Neil Henry's description of our sand-swept, scrub-covered embassy compound in Mogadishu {news story, Jan. 8} was comical to anyone who's actually served there. But his analysis of the U.S. role in Somalia and our relationship with the Siad Barre dictatorship was harder to dismiss. Henry suggested that Cold War preoccupations caused us to turn a blind eye to Siad's appalling human rights violations and even to supply him the material means to brutalize his people. The facts are just the opposite:

U.S. military aid to Somalia, even at its highest point, never came close to the earlier levels of Soviet aid. From 1971 to 1976 the Soviets poured in more than $1 billion in military equipment and construction. By contrast, U.S. security assistance during the period of our "close relationship" (1982-1988) totaled less than $150 million.

Siad wanted tanks, planes and missiles. But the bulk of U.S. military aid was defensive or nonlethal stuff -- trucks, jeeps, uniforms, boots, spare parts, tools and technicians.

Siad fought his catastrophic Ogaden war against Ethiopia with Soviet-bloc weapons, not ours. Our "cooperation" agreement wasn't even signed until 1980, and goods didn't start flowing out the Somali end of the pipeline until 1983 -- five years after the war ended.
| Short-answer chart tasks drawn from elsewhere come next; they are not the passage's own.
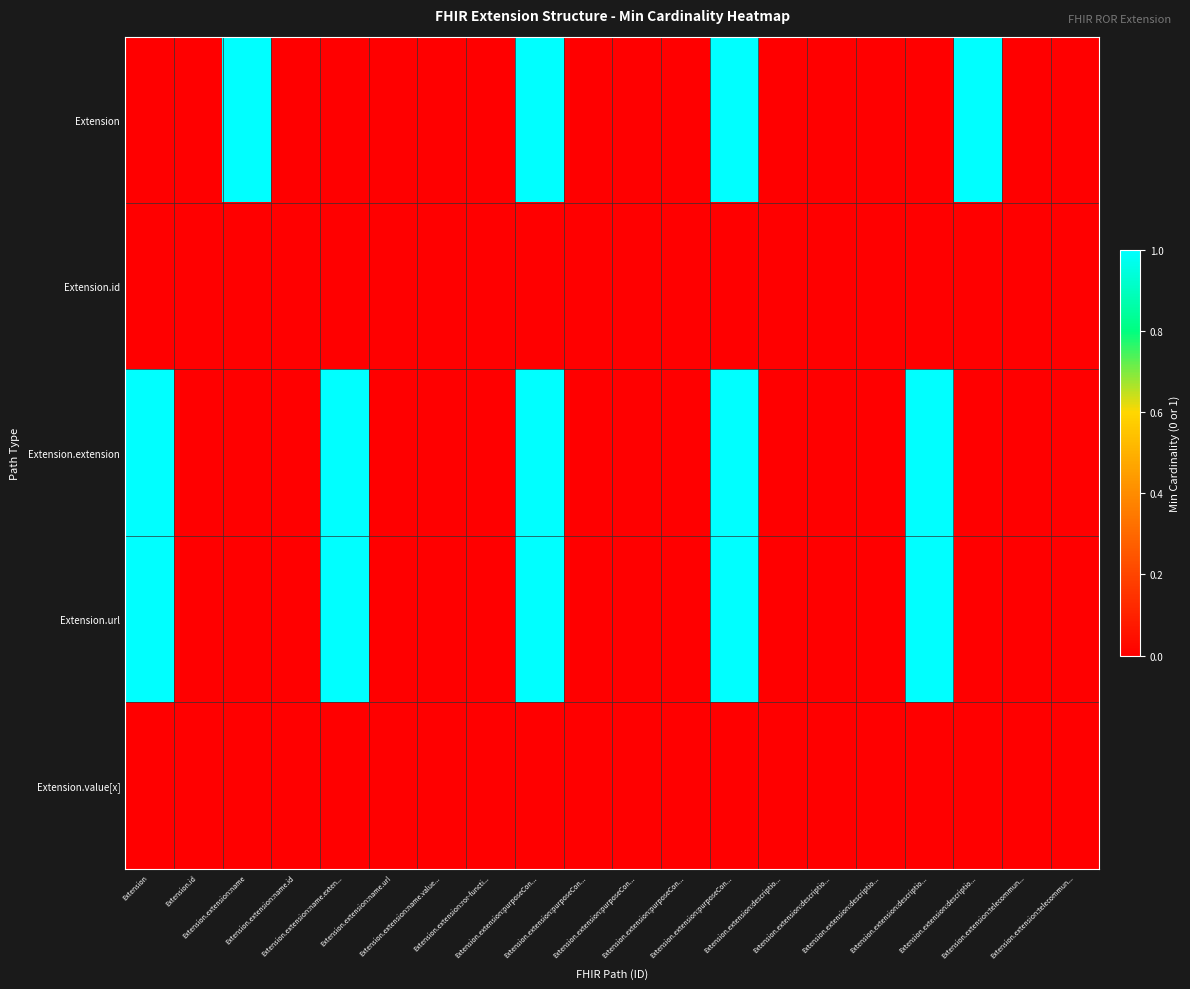

Reading left to right, transcribe all the data shown in this chart.

Extension: Extension=0	Extension.id=0	Extension.extension:name=1	Extension.extension:name.id=0	Extension.extension:name.exten...=0	Extension.extension:name.url=0	Extension.extension:name.value...=0	Extension.extension:ror-functi...=0	Extension.extension:purposeCon...=1	Extension.extension:purposeCon...=0	Extension.extension:purposeCon...=0	Extension.extension:purposeCon...=0	Extension.extension:purposeCon...=1	Extension.extension:descriptio...=0	Extension.extension:descriptio...=0	Extension.extension:descriptio...=0	Extension.extension:descriptio...=0	Extension.extension:descriptio...=1	Extension.extension:telecommun...=0	Extension.extension:telecommun...=0
Extension.id: Extension=0	Extension.id=0	Extension.extension:name=0	Extension.extension:name.id=0	Extension.extension:name.exten...=0	Extension.extension:name.url=0	Extension.extension:name.value...=0	Extension.extension:ror-functi...=0	Extension.extension:purposeCon...=0	Extension.extension:purposeCon...=0	Extension.extension:purposeCon...=0	Extension.extension:purposeCon...=0	Extension.extension:purposeCon...=0	Extension.extension:descriptio...=0	Extension.extension:descriptio...=0	Extension.extension:descriptio...=0	Extension.extension:descriptio...=0	Extension.extension:descriptio...=0	Extension.extension:telecommun...=0	Extension.extension:telecommun...=0
Extension.extension: Extension=1	Extension.id=0	Extension.extension:name=0	Extension.extension:name.id=0	Extension.extension:name.exten...=1	Extension.extension:name.url=0	Extension.extension:name.value...=0	Extension.extension:ror-functi...=0	Extension.extension:purposeCon...=1	Extension.extension:purposeCon...=0	Extension.extension:purposeCon...=0	Extension.extension:purposeCon...=0	Extension.extension:purposeCon...=1	Extension.extension:descriptio...=0	Extension.extension:descriptio...=0	Extension.extension:descriptio...=0	Extension.extension:descriptio...=1	Extension.extension:descriptio...=0	Extension.extension:telecommun...=0	Extension.extension:telecommun...=0
Extension.url: Extension=1	Extension.id=0	Extension.extension:name=0	Extension.extension:name.id=0	Extension.extension:name.exten...=1	Extension.extension:name.url=0	Extension.extension:name.value...=0	Extension.extension:ror-functi...=0	Extension.extension:purposeCon...=1	Extension.extension:purposeCon...=0	Extension.extension:purposeCon...=0	Extension.extension:purposeCon...=0	Extension.extension:purposeCon...=1	Extension.extension:descriptio...=0	Extension.extension:descriptio...=0	Extension.extension:descriptio...=0	Extension.extension:descriptio...=1	Extension.extension:descriptio...=0	Extension.extension:telecommun...=0	Extension.extension:telecommun...=0
Extension.value[x]: Extension=0	Extension.id=0	Extension.extension:name=0	Extension.extension:name.id=0	Extension.extension:name.exten...=0	Extension.extension:name.url=0	Extension.extension:name.value...=0	Extension.extension:ror-functi...=0	Extension.extension:purposeCon...=0	Extension.extension:purposeCon...=0	Extension.extension:purposeCon...=0	Extension.extension:purposeCon...=0	Extension.extension:purposeCon...=0	Extension.extension:descriptio...=0	Extension.extension:descriptio...=0	Extension.extension:descriptio...=0	Extension.extension:descriptio...=0	Extension.extension:descriptio...=0	Extension.extension:telecommun...=0	Extension.extension:telecommun...=0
Our military-aid policy toward Somalia was aimed primarily at preserving the regional status quo while maintaining a strategic foothold. The material we provided Siad was barely enough to deter Ethiopian border incursions, and we made sure it was inadequate to support another attempt to retake the Ogaden. The access rights we enjoyed in return were seldom exercised and never developed.

In dollar terms, U.S. military aid peaked in 1985 ($33 million), then shrank to a dribble by 1988 ($5 million). When Siad turned his tanks and artillery against the northern Somali town of Hargeisa in August of 1988, we told him all aid would be cut off until Somalia achieved "national reconciliation" and an end to fighting. And the fighting ended.
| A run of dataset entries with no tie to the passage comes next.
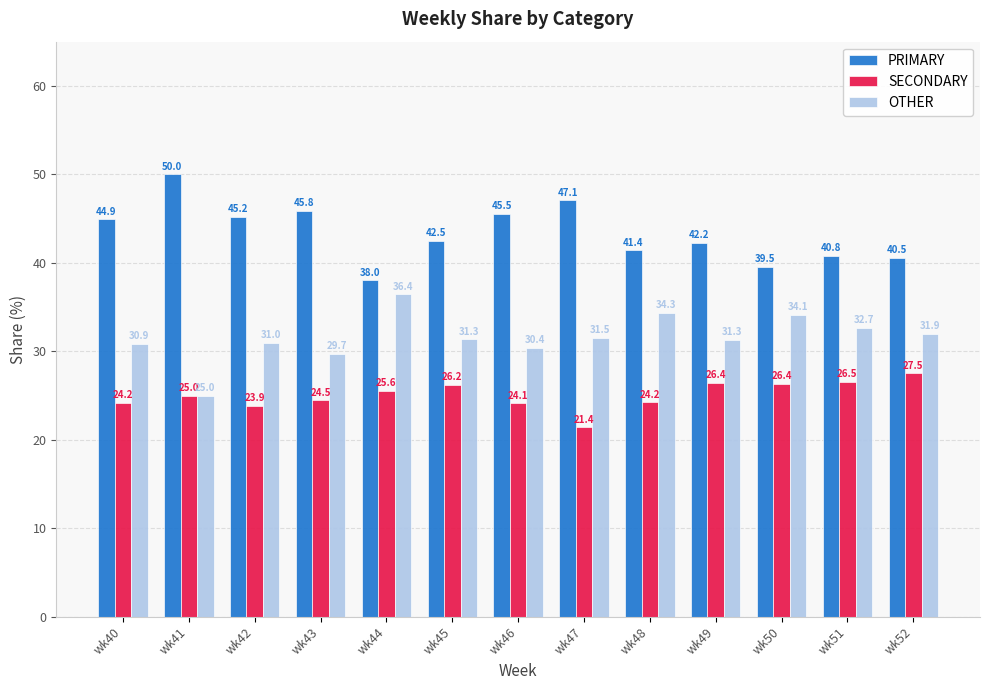

Is it true that PRIMARY equals 61.5 at wk51?

False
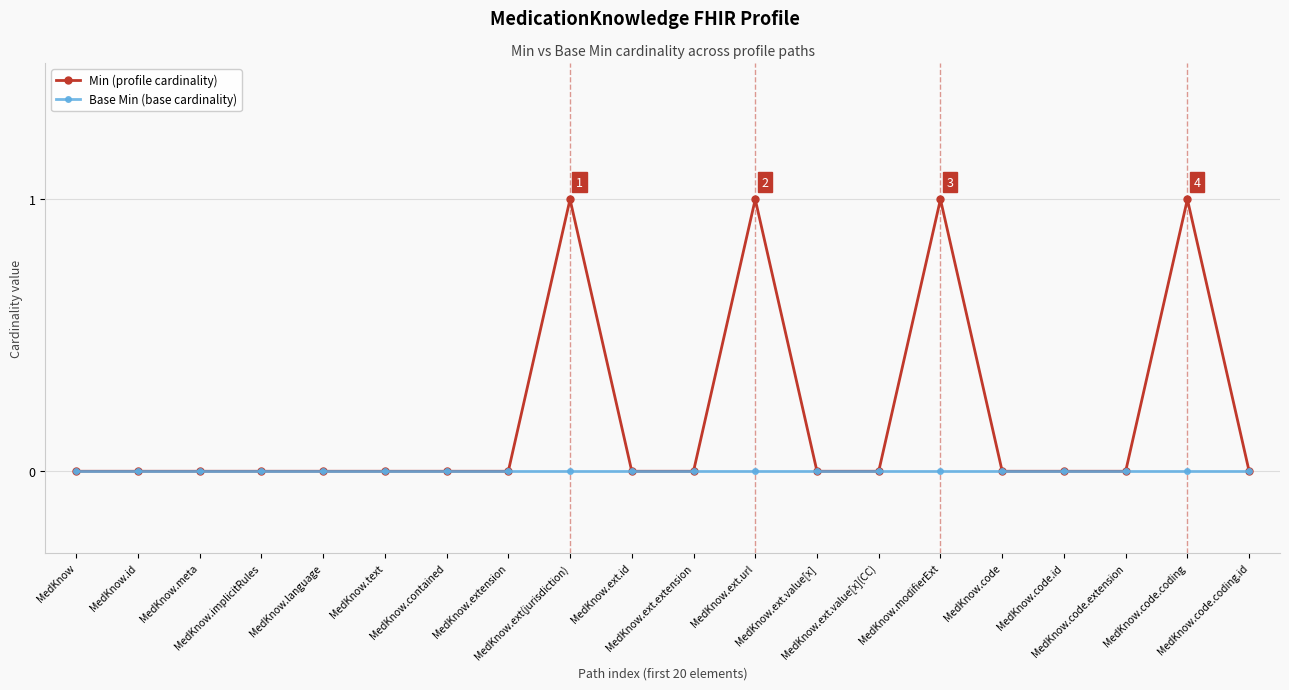

Is this an area chart (filled region under the line)?

No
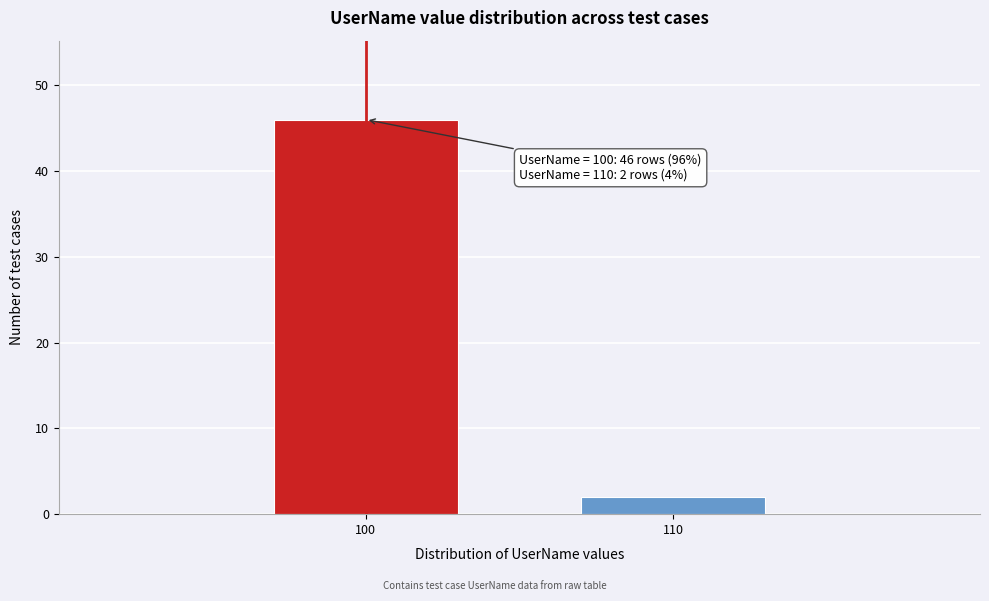

Reading left to right, transcribe all the data shown in this chart.

100=46	110=2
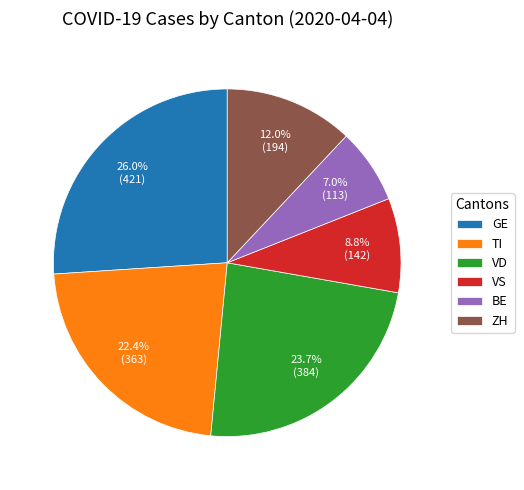

To the nearest percent, what portion does VD represent?

24%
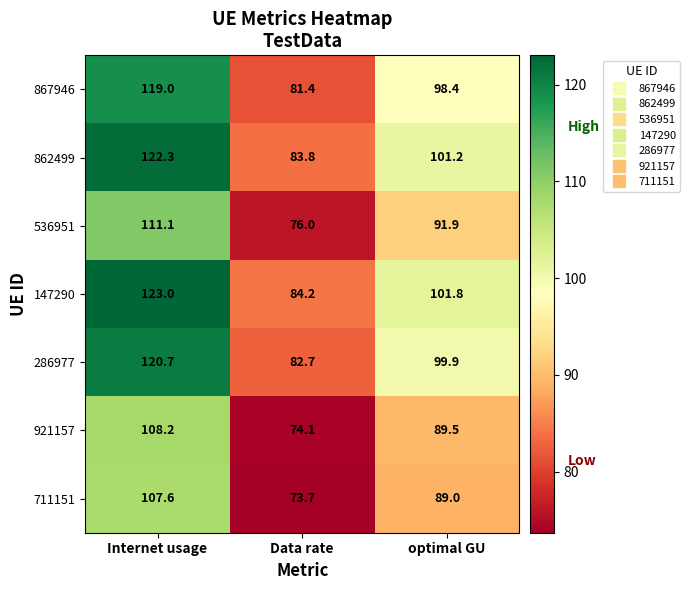

Which series has the largest total across all categories?

147290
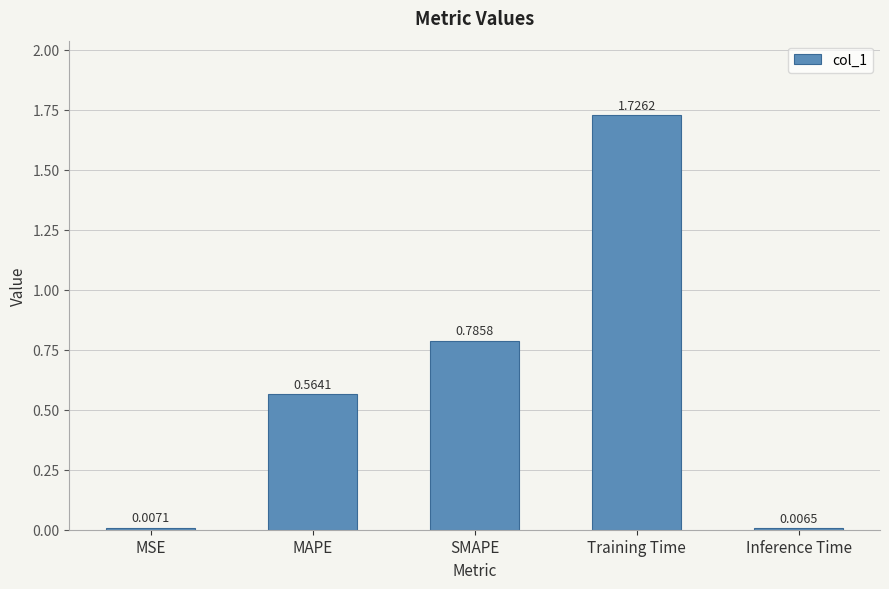

At which category does the chart reach its peak across all series?

Training Time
It was not Congress but the executive branch that halted military aid to Siad -- partly at the urging of some members of Congress and human rights groups, but mainly because no one had the stomach to continue to cooperate with such a brutal regime.

So where did Siad get the weapons he is now training against his enemies? Many were left by the Soviets and Chinese, and the Italians shipped in 30 or so World War II tanks and armored personnel carriers a decade ago. Some were indeed "made in U.S.A.," but most of the newer weapons came from Libya or were purchased on the international arms market with funds supplied by our new allies, the emirs of Kuwait and Abu Dhabi.
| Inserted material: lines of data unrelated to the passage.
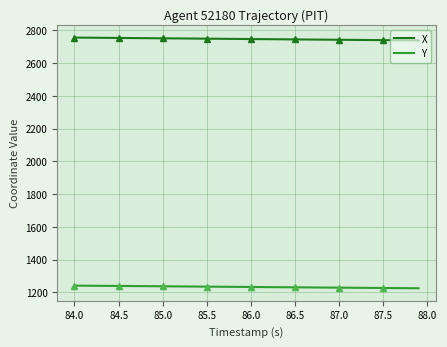

The X series shows 1272.6 at 85.5. True or false?

False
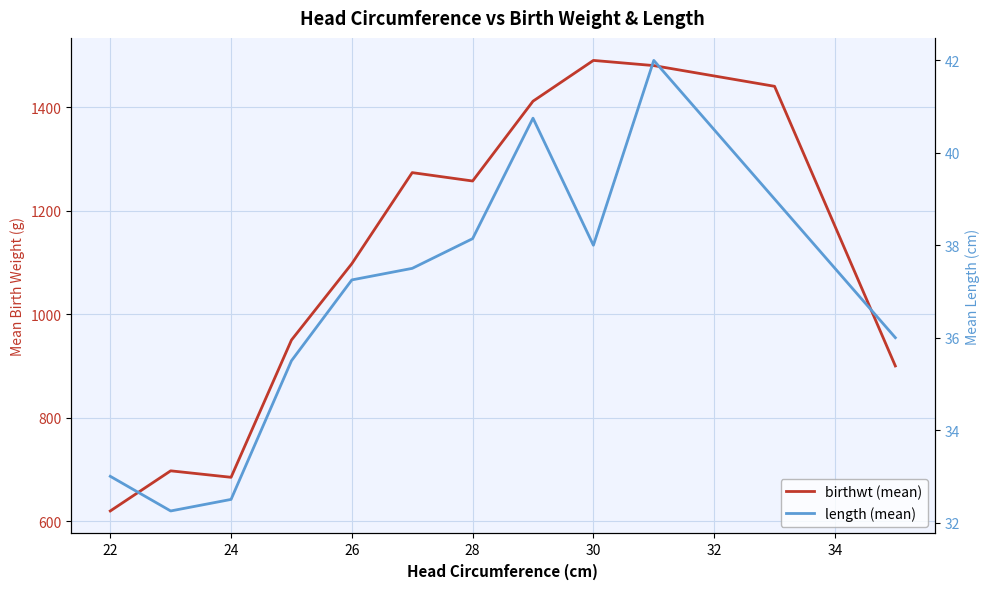

How many lines are shown in the chart?

2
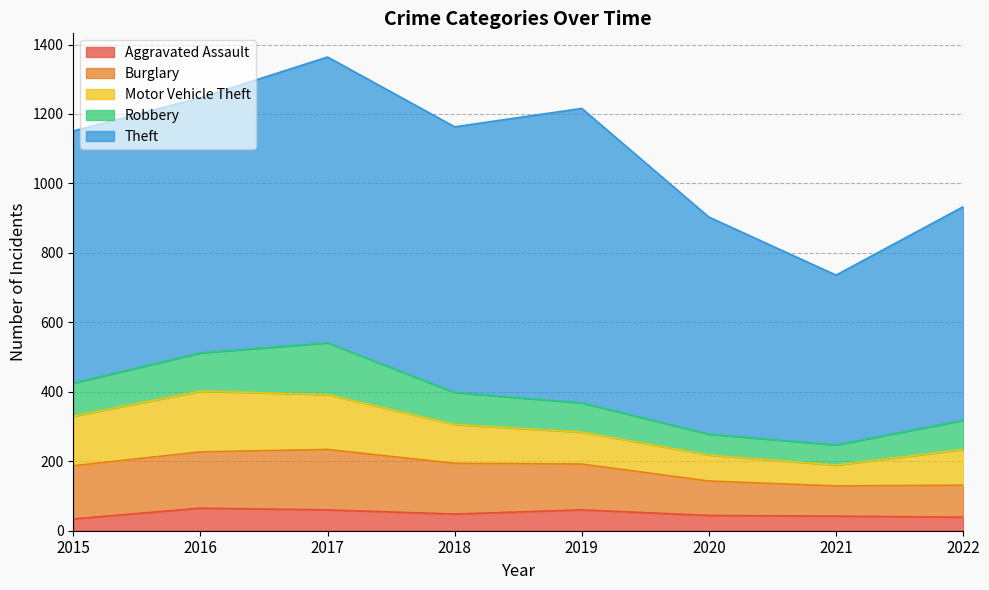

True or false: Burglary and Aggravated Assault intersect in this chart.

False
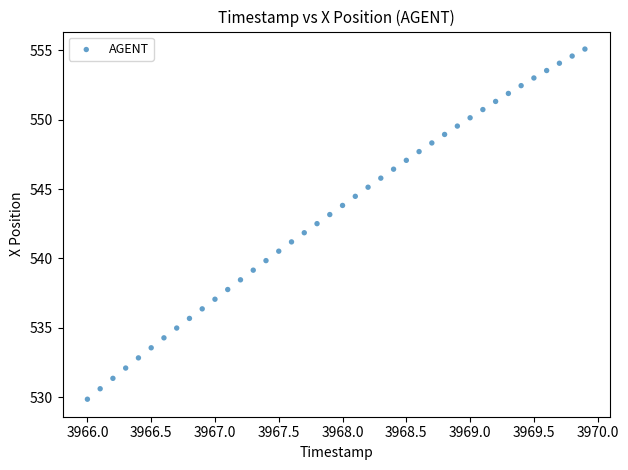

What is the range of X values (max minus min)?

3.9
Correcting the record is important for understanding the real responsibility we bear for the present tumult. We not only disappointed Siad, but we also emboldened his critics by condemning the regime's human rights violations and by urging democratic reforms. Many of those now confronting Siad's troops have declared their determination to replace dictatorship with a democratic system modeled on American lines -- and they're counting on Americans to help them do so.

The urgent question is whether we're prepared to bear the leadership responsibility that our pro-democratic policy implies. Once the smoke clears, Somalis are going to need help. Our diplomats should be back in place on that embassy compound, ready to lend a hand. -- T. Frank Crigler The writer was the U.S. ambassador to Somalia from 1987 to 1990.